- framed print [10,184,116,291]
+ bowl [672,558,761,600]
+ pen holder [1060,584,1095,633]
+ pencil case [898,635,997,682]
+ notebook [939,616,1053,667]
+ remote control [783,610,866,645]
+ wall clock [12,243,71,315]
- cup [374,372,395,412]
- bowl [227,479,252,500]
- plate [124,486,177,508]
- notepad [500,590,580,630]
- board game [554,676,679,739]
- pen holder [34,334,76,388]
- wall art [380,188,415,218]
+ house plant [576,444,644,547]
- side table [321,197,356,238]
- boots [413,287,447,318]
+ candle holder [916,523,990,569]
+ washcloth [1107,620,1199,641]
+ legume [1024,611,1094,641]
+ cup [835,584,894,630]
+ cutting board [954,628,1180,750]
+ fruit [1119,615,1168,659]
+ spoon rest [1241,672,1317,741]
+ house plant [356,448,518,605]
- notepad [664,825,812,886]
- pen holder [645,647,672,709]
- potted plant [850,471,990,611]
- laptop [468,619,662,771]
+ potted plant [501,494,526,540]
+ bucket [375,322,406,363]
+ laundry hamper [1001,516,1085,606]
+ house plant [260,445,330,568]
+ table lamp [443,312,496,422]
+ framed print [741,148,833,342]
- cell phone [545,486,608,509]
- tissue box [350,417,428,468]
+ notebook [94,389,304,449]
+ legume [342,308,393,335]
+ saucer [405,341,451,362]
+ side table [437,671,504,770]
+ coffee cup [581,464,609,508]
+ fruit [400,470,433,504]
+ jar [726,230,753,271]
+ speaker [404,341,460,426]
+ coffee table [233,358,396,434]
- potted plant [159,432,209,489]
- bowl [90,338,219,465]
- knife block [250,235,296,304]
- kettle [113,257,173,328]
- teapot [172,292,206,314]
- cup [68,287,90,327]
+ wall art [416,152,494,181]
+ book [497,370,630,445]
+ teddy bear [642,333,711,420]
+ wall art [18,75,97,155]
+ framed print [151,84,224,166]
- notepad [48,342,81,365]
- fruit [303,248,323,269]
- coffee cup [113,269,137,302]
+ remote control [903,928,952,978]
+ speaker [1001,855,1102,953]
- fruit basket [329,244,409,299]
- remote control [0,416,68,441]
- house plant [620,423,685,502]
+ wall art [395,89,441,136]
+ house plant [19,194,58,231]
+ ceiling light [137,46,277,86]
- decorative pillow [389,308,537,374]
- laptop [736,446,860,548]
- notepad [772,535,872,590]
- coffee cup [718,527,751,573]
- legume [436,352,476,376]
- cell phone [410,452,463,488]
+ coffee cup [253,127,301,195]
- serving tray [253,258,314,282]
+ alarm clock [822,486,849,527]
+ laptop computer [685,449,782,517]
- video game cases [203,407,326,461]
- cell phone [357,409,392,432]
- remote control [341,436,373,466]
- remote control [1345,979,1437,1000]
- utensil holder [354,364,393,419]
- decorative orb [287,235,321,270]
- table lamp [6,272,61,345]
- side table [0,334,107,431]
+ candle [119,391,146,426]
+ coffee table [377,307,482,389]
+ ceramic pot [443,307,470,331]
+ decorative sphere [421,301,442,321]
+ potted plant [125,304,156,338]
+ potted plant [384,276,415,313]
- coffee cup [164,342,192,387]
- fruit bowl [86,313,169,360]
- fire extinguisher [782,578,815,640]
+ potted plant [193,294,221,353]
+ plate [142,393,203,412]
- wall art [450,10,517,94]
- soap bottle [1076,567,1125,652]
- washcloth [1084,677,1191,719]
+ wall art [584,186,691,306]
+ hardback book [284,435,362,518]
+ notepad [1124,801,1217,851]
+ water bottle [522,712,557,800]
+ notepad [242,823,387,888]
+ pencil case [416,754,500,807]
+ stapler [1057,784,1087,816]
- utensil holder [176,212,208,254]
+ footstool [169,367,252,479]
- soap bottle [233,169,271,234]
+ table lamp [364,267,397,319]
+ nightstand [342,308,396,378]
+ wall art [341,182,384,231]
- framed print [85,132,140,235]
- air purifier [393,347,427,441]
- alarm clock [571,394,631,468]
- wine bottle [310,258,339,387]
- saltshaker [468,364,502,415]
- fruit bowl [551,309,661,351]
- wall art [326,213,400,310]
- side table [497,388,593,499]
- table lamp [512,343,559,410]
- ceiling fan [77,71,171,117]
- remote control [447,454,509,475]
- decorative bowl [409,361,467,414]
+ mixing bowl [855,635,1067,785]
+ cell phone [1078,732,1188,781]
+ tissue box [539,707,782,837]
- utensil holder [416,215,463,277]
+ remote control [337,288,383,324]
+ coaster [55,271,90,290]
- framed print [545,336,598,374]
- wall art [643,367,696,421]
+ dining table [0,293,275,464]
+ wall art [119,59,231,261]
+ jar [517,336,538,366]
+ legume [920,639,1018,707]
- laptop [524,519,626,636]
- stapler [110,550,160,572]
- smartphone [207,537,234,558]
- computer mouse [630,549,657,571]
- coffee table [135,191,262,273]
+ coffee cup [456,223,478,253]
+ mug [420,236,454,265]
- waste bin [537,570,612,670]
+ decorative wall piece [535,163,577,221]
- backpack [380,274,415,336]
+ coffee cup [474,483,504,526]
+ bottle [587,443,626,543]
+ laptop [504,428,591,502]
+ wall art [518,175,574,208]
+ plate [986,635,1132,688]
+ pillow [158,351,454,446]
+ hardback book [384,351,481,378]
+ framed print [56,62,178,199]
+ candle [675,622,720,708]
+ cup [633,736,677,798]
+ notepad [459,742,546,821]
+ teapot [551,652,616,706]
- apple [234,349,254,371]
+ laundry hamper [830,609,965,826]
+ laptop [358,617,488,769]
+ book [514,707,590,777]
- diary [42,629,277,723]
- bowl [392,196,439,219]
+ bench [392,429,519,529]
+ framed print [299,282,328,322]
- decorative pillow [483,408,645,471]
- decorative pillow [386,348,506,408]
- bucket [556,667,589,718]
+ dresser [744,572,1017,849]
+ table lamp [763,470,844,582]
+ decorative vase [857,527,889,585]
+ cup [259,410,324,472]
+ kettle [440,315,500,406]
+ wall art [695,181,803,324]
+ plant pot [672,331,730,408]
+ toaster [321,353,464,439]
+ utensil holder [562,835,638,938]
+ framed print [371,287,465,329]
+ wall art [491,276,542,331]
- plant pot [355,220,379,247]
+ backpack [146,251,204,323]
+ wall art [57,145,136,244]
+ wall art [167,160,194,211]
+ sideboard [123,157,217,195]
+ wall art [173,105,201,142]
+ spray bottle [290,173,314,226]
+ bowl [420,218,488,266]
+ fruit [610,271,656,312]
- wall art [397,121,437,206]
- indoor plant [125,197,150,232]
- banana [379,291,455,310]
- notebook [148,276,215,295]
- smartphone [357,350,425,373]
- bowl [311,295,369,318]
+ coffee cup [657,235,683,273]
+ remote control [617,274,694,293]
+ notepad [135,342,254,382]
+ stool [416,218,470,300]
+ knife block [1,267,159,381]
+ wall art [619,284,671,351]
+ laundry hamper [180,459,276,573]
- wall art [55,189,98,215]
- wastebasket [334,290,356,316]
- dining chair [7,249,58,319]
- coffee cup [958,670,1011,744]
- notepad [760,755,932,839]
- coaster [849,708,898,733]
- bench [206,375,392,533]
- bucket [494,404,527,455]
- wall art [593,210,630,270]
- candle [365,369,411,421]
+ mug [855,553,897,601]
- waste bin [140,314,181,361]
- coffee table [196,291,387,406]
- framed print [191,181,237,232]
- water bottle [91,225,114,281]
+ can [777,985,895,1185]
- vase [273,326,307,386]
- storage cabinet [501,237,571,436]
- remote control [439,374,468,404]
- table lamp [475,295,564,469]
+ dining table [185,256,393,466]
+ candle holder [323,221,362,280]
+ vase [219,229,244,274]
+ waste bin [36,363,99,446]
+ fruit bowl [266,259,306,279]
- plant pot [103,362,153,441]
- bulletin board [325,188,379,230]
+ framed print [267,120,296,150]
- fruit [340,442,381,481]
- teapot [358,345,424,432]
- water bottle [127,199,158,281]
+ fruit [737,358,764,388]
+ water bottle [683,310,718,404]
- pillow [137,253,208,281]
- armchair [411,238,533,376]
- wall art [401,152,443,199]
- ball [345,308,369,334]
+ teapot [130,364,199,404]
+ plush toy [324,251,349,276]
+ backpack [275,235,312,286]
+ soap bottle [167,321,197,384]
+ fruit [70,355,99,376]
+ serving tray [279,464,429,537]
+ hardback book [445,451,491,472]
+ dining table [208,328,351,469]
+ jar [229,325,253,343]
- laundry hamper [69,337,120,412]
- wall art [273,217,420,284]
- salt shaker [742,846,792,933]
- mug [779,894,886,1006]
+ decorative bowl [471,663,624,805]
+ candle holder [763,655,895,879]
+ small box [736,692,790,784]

####

Aim of the task
Set down the lines above as they stand, starting with the first line and ending with the line that contains "- decorative pillow [389,308,537,374]".

Answer for the task
- framed print [10,184,116,291]
+ bowl [672,558,761,600]
+ pen holder [1060,584,1095,633]
+ pencil case [898,635,997,682]
+ notebook [939,616,1053,667]
+ remote control [783,610,866,645]
+ wall clock [12,243,71,315]
- cup [374,372,395,412]
- bowl [227,479,252,500]
- plate [124,486,177,508]
- notepad [500,590,580,630]
- board game [554,676,679,739]
- pen holder [34,334,76,388]
- wall art [380,188,415,218]
+ house plant [576,444,644,547]
- side table [321,197,356,238]
- boots [413,287,447,318]
+ candle holder [916,523,990,569]
+ washcloth [1107,620,1199,641]
+ legume [1024,611,1094,641]
+ cup [835,584,894,630]
+ cutting board [954,628,1180,750]
+ fruit [1119,615,1168,659]
+ spoon rest [1241,672,1317,741]
+ house plant [356,448,518,605]
- notepad [664,825,812,886]
- pen holder [645,647,672,709]
- potted plant [850,471,990,611]
- laptop [468,619,662,771]
+ potted plant [501,494,526,540]
+ bucket [375,322,406,363]
+ laundry hamper [1001,516,1085,606]
+ house plant [260,445,330,568]
+ table lamp [443,312,496,422]
+ framed print [741,148,833,342]
- cell phone [545,486,608,509]
- tissue box [350,417,428,468]
+ notebook [94,389,304,449]
+ legume [342,308,393,335]
+ saucer [405,341,451,362]
+ side table [437,671,504,770]
+ coffee cup [581,464,609,508]
+ fruit [400,470,433,504]
+ jar [726,230,753,271]
+ speaker [404,341,460,426]
+ coffee table [233,358,396,434]
- potted plant [159,432,209,489]
- bowl [90,338,219,465]
- knife block [250,235,296,304]
- kettle [113,257,173,328]
- teapot [172,292,206,314]
- cup [68,287,90,327]
+ wall art [416,152,494,181]
+ book [497,370,630,445]
+ teddy bear [642,333,711,420]
+ wall art [18,75,97,155]
+ framed print [151,84,224,166]
- notepad [48,342,81,365]
- fruit [303,248,323,269]
- coffee cup [113,269,137,302]
+ remote control [903,928,952,978]
+ speaker [1001,855,1102,953]
- fruit basket [329,244,409,299]
- remote control [0,416,68,441]
- house plant [620,423,685,502]
+ wall art [395,89,441,136]
+ house plant [19,194,58,231]
+ ceiling light [137,46,277,86]
- decorative pillow [389,308,537,374]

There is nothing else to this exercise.